母親への自殺ほう助容疑で6月に逮捕された歌舞伎俳優の市川猿之助容疑者(47)が18日、父親の自殺を手助けしたとして同容疑で警視庁捜査1課に再逮捕された。同課によると、「間違いありません」と容疑を認めている。
再逮捕容疑は、5月17日午後~18日午前、東京・目黒区の自宅で睡眠薬を服用させ、父親で歌舞伎俳優の市川段四郎さん(享年76)の自殺を手助けし、18日に死亡させた疑い。
段四郎さんは要介護認定を受けて認知症もあり、病いで寝たきりだったなどと報じられた。猿之助容疑者との意思疎通が困難だったともいわれ、意思表示ができないまま同容疑者に睡眠薬を飲まされた場合、自殺ほう助容疑ではなく殺人容疑が適用される可能性も指摘されていた。
捜査1課が自殺ほう助で再逮捕したことについて、アディーレ法律事務所の長井健一弁護士は「捜査機関としては、段四郎氏自身が自殺することを決断してその旨を伝え、用意してもらった向精神薬を服用したと判断したからだと思われます」と推測。段四郎さんと猿之助容疑者の間で〝意思疎通〟があったと考える。

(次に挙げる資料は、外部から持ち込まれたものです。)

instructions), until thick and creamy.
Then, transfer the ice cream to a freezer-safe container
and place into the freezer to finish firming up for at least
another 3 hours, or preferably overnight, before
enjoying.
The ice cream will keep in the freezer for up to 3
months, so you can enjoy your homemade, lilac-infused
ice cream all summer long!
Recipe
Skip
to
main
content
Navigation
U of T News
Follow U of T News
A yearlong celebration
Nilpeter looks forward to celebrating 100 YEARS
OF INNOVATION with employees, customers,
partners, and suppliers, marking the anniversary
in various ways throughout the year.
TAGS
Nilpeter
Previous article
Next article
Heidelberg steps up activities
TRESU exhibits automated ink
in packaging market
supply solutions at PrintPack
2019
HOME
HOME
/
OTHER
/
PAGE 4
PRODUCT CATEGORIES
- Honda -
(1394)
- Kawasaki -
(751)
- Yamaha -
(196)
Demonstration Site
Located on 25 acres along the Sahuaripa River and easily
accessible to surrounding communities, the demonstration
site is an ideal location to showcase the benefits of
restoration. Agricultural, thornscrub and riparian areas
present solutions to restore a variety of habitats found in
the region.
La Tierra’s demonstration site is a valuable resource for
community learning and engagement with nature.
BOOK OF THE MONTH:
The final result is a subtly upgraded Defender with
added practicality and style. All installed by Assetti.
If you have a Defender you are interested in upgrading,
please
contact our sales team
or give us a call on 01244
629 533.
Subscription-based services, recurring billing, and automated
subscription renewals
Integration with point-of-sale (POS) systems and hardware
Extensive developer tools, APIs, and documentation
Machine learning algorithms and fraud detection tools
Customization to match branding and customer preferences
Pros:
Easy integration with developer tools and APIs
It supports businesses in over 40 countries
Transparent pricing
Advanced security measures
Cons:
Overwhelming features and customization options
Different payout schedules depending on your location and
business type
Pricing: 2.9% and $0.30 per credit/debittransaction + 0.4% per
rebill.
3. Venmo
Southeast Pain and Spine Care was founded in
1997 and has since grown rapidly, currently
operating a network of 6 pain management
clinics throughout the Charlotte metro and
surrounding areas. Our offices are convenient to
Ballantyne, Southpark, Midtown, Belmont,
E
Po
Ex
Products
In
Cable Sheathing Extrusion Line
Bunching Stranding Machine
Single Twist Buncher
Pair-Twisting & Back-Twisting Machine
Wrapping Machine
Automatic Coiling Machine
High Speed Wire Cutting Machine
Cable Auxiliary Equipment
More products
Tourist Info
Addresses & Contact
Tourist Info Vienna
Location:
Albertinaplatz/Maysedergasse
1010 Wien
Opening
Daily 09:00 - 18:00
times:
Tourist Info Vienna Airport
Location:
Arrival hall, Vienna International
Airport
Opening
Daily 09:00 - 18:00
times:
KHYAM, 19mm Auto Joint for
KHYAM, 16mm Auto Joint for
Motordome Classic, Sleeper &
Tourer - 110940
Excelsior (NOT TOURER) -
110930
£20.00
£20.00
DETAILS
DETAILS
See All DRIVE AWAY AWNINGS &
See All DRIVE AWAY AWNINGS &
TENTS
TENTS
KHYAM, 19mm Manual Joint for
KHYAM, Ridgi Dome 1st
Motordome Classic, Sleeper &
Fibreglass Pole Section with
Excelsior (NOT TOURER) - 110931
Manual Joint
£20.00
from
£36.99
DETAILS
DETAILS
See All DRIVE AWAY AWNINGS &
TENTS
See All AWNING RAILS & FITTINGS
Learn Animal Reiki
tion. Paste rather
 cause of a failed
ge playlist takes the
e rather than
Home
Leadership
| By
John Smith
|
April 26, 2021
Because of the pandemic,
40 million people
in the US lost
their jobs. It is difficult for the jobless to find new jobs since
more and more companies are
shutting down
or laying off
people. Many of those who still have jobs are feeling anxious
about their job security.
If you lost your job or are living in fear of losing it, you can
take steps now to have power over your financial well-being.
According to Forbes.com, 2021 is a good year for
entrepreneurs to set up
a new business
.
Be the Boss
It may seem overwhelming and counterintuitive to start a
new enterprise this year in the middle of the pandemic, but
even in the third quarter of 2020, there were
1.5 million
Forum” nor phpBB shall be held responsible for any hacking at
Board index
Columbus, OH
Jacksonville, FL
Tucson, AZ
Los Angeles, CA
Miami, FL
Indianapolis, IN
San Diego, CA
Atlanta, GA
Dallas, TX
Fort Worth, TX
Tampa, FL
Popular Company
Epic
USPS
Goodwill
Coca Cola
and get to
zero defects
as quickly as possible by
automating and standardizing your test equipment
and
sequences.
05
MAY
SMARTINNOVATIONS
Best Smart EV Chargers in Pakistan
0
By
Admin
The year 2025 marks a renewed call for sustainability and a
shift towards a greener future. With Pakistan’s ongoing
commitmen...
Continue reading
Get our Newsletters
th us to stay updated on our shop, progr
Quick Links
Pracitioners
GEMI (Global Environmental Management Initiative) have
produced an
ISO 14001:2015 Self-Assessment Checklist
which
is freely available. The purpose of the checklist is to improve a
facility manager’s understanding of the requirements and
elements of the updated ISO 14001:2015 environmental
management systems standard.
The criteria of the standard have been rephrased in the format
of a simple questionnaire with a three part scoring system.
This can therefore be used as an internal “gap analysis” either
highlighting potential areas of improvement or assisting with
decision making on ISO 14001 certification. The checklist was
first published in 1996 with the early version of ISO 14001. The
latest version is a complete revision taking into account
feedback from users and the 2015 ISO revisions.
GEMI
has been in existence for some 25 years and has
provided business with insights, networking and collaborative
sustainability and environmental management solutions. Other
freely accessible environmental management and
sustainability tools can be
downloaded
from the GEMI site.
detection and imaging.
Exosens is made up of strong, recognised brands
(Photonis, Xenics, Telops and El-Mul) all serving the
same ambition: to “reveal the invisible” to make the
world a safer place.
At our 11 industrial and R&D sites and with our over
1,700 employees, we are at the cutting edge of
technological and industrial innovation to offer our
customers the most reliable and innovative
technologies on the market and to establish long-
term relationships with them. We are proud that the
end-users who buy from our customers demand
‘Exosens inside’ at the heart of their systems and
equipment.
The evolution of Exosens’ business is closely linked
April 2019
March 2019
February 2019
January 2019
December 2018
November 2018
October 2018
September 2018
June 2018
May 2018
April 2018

自殺ほう助の法定刑は6月以上7年以下の懲役または禁錮。量刑について長井弁護士は「事情が分かりませんので何とも言えませんが、2人に対する自殺ほう助なので、実刑の可能性があります」と指摘する。
一方で2005年3月に3人が自殺を図った事件で、同年6月の富山地裁の判決が懲役2年、執行猶予3年(求刑懲役2年)だったことを踏まえ、猿之助容疑者の事件では「初犯であることや具体的事情から施行猶予付きの判決となる可能性もあります」とも付け加えた。
05年の事件で、被告は自殺サイトで知り合ったA、Bとともに心中を計画。被告はBと共謀して練炭を持ち込み、自ら睡眠薬を服用したAに一酸化炭素を吸入させ死亡させた自殺ほう助で懲役2年、執行猶予3年の有罪判決を受けた。